Chapter 5 provides a concise overview of the Supreme Court’s constitutional and statutory interpretations. Chapter 6 traces the recent developments from HOPWOOD v. TEXAS, Proposition 209, and Initiative 200 in the mid-1990s to the GRUTTER v. BOLLINGER and GRATZ v. BOLLINGER decisions in 2003. Chapter 7 reviews the literature on the effectiveness of affirmative action in employment, contracting, and education.

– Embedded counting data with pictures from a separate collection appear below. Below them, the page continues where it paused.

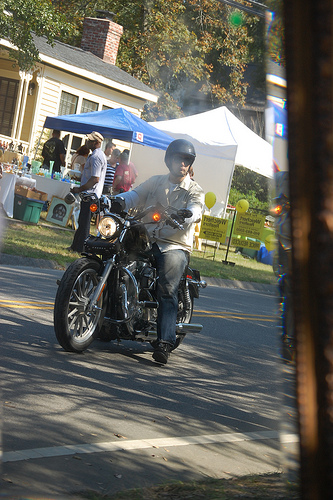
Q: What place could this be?
A: It is a yard.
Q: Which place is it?
A: It is a yard.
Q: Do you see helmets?
A: Yes, there is a helmet.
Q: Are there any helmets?
A: Yes, there is a helmet.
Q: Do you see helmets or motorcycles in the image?
A: Yes, there is a helmet.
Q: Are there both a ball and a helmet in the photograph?
A: No, there is a helmet but no balls.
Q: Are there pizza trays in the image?
A: No, there are no pizza trays.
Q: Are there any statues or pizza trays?
A: No, there are no pizza trays or statues.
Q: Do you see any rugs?
A: No, there are no rugs.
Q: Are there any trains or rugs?
A: No, there are no rugs or trains.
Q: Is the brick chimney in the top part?
A: Yes, the chimney is in the top of the image.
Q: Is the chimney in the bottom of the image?
A: No, the chimney is in the top of the image.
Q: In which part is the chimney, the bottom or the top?
A: The chimney is in the top of the image.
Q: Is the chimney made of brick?
A: Yes, the chimney is made of brick.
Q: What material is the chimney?
A: The chimney is made of brick.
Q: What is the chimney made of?
A: The chimney is made of brick.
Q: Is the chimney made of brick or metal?
A: The chimney is made of brick.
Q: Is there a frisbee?
A: No, there are no frisbees.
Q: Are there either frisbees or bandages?
A: No, there are no frisbees or bandages.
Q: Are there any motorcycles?
A: Yes, there is a motorcycle.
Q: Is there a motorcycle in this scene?
A: Yes, there is a motorcycle.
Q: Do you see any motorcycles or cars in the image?
A: Yes, there is a motorcycle.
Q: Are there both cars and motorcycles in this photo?
A: No, there is a motorcycle but no cars.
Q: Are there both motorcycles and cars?
A: No, there is a motorcycle but no cars.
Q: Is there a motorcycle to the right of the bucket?
A: Yes, there is a motorcycle to the right of the bucket.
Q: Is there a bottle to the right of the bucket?
A: No, there is a motorcycle to the right of the bucket.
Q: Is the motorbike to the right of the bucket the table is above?
A: Yes, the motorbike is to the right of the bucket.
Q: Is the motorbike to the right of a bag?
A: No, the motorbike is to the right of the bucket.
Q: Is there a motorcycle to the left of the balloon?
A: Yes, there is a motorcycle to the left of the balloon.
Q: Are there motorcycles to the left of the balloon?
A: Yes, there is a motorcycle to the left of the balloon.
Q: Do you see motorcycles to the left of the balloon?
A: Yes, there is a motorcycle to the left of the balloon.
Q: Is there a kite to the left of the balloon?
A: No, there is a motorcycle to the left of the balloon.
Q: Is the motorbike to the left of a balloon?
A: Yes, the motorbike is to the left of a balloon.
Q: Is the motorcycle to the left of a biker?
A: No, the motorcycle is to the left of a balloon.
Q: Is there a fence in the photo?
A: No, there are no fences.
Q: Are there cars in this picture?
A: No, there are no cars.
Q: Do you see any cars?
A: No, there are no cars.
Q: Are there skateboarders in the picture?
A: No, there are no skateboarders.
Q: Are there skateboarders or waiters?
A: No, there are no skateboarders or waiters.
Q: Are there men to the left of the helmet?
A: Yes, there is a man to the left of the helmet.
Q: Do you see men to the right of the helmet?
A: No, the man is to the left of the helmet.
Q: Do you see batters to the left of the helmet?
A: No, there is a man to the left of the helmet.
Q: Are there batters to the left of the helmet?
A: No, there is a man to the left of the helmet.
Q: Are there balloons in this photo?
A: Yes, there is a balloon.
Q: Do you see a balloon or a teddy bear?
A: Yes, there is a balloon.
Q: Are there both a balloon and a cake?
A: No, there is a balloon but no cakes.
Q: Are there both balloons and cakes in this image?
A: No, there is a balloon but no cakes.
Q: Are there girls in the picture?
A: No, there are no girls.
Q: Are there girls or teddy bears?
A: No, there are no girls or teddy bears.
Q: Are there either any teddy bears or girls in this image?
A: No, there are no girls or teddy bears.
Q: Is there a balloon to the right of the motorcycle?
A: Yes, there is a balloon to the right of the motorcycle.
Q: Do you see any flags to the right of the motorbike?
A: No, there is a balloon to the right of the motorbike.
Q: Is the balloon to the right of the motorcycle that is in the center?
A: Yes, the balloon is to the right of the motorbike.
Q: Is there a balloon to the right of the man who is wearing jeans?
A: Yes, there is a balloon to the right of the man.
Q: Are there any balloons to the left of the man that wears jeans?
A: No, the balloon is to the right of the man.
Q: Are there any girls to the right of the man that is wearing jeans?
A: No, there is a balloon to the right of the man.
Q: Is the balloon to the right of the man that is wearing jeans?
A: Yes, the balloon is to the right of the man.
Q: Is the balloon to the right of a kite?
A: No, the balloon is to the right of the man.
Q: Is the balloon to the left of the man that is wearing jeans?
A: No, the balloon is to the right of the man.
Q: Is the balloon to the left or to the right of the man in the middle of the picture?
A: The balloon is to the right of the man.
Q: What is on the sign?
A: The balloon is on the sign.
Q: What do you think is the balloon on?
A: The balloon is on the sign.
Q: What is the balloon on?
A: The balloon is on the sign.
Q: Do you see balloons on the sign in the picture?
A: Yes, there is a balloon on the sign.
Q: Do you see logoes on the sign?
A: No, there is a balloon on the sign.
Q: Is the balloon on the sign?
A: Yes, the balloon is on the sign.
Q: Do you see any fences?
A: No, there are no fences.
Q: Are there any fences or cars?
A: No, there are no fences or cars.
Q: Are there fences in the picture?
A: No, there are no fences.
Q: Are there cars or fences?
A: No, there are no fences or cars.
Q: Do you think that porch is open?
A: Yes, the porch is open.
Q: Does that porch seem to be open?
A: Yes, the porch is open.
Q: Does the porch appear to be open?
A: Yes, the porch is open.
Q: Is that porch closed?
A: No, the porch is open.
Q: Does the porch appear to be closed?
A: No, the porch is open.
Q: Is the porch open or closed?
A: The porch is open.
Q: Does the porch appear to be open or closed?
A: The porch is open.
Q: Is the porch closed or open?
A: The porch is open.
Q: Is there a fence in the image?
A: No, there are no fences.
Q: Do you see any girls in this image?
A: No, there are no girls.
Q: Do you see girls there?
A: No, there are no girls.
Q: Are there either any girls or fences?
A: No, there are no girls or fences.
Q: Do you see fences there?
A: No, there are no fences.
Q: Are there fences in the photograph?
A: No, there are no fences.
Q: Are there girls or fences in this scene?
A: No, there are no fences or girls.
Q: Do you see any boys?
A: No, there are no boys.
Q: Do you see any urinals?
A: No, there are no urinals.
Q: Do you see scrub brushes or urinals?
A: No, there are no urinals or scrub brushes.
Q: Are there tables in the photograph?
A: Yes, there is a table.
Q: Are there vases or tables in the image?
A: Yes, there is a table.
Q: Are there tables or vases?
A: Yes, there is a table.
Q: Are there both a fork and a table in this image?
A: No, there is a table but no forks.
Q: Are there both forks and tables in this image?
A: No, there is a table but no forks.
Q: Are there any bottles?
A: No, there are no bottles.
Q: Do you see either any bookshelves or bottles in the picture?
A: No, there are no bottles or bookshelves.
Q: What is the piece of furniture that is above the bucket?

The book concludes in Chapter 8 by reflecting on the likely future for the policies in the 21st century. Kellough ends the book with cautious support for affirmative action: “Affirmative action programs properly constructed can be an effective means of helping to ensure that society will enjoy the benefits of the great diversity this nation offers” (p.150).  Kellough walks the fine line between putting forth his case for affirmative action in a book that provides a balanced overview of this explosive topic. In the end, the book is very much worth reading and retaining as a concise, handy, and readable guide that clarifies knowledge on an important and much misunderstood issue.

 

REFERENCES:

Edelman, Lauren B., Sally Riggs Fuller, and Iona Mara-Drita. 2001. “Diversity Rhetoric and the Managerialization of Law.” 106 THE AMERICAN JOURNAL OF SOCIOLOGY 1589-1641.

 

Glazer, Nathan. 1988. “The Affirmative Action Stalemate.” 90 THE PUBLIC INTEREST 99-114.

 

Kelly, Erin, and Frank Dobbin. 1998. “How Affirmative Action Became Diversity Management: Employer Response to Antidiscrimination Law, 1961 to 1996.”  41 THE AMERICAN BEHAVIORAL SCIENTIST 960-984. [*195]

 

Skrentny, John David. 1996. THE IRONIES OF AFFIRMATIVE ACTION: POLITICS, CULTURE, AND JUSTICE IN AMERICA, MORALITY AND SOCIETY. Chicago: University of Chicago Press.

 

Skrentny, John David. 2002. THE MINORITY RIGHTS REVOLUTION. Cambridge, Mass.: Belknap Press of Harvard University Press.

 

Sniderman, Paul M. and Edward G. Carmines. 1997. REACHING BEYOND RACE. Cambridge, Mass.: Harvard University Press.

 

Wilkins, David B. 2004. “From ‘Separate Is Inherently Unequal’ to ‘Diversity Is Good for Business’: The Rise of Market-Based Diversity Arguments and the Fate of the Black Corporate Bar.”  117 HARVARD LAW REVIEW 1548-1614.

 

CASE REFERENCES:

GRATZ v. BOLLINGER, 539 U.S. 244 (2003).

 

GRUTTER v. BOLLINGER, 539 U.S. 306 (2003).

 

HOPWOOD v. TEXAS, 78 F.3d 932 (5th Cir. 1996).